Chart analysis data
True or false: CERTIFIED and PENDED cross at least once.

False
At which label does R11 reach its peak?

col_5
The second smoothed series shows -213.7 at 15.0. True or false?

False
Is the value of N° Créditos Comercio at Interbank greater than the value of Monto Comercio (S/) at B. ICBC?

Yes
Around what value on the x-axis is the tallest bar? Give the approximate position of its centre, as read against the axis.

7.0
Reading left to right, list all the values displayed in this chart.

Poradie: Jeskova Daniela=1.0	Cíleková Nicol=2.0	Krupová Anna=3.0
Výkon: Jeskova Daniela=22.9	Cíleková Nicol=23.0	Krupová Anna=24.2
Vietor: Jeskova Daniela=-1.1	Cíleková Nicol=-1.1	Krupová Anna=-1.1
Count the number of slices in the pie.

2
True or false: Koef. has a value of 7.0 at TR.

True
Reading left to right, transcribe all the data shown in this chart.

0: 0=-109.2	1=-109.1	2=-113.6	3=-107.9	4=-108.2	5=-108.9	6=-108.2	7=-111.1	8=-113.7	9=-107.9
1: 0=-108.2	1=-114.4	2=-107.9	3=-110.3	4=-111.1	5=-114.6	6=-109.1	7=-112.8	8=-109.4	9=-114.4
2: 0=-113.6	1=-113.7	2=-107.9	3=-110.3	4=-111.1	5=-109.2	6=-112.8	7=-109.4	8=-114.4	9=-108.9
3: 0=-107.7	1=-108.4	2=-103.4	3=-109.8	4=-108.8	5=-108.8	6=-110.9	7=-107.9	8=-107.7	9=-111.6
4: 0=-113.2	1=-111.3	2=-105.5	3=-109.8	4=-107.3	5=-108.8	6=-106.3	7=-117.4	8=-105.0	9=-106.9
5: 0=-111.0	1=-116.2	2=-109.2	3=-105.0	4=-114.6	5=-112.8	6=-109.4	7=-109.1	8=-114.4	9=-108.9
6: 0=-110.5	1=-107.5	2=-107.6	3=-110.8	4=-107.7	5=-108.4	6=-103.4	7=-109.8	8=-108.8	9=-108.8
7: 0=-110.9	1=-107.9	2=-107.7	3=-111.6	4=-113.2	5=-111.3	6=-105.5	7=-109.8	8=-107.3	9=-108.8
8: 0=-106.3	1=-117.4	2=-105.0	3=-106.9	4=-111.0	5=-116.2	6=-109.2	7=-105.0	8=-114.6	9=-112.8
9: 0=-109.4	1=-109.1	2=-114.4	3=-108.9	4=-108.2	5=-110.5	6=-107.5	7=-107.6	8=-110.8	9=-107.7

EXERCISE OBJECTIVE
Locate each line of the records above that contains the string "Nicol", and copy those lines in full. The match is case-sensitive.

EXERCISE ANSWER
Poradie: Jeskova Daniela=1.0	Cíleková Nicol=2.0	Krupová Anna=3.0
Výkon: Jeskova Daniela=22.9	Cíleková Nicol=23.0	Krupová Anna=24.2
Vietor: Jeskova Daniela=-1.1	Cíleková Nicol=-1.1	Krupová Anna=-1.1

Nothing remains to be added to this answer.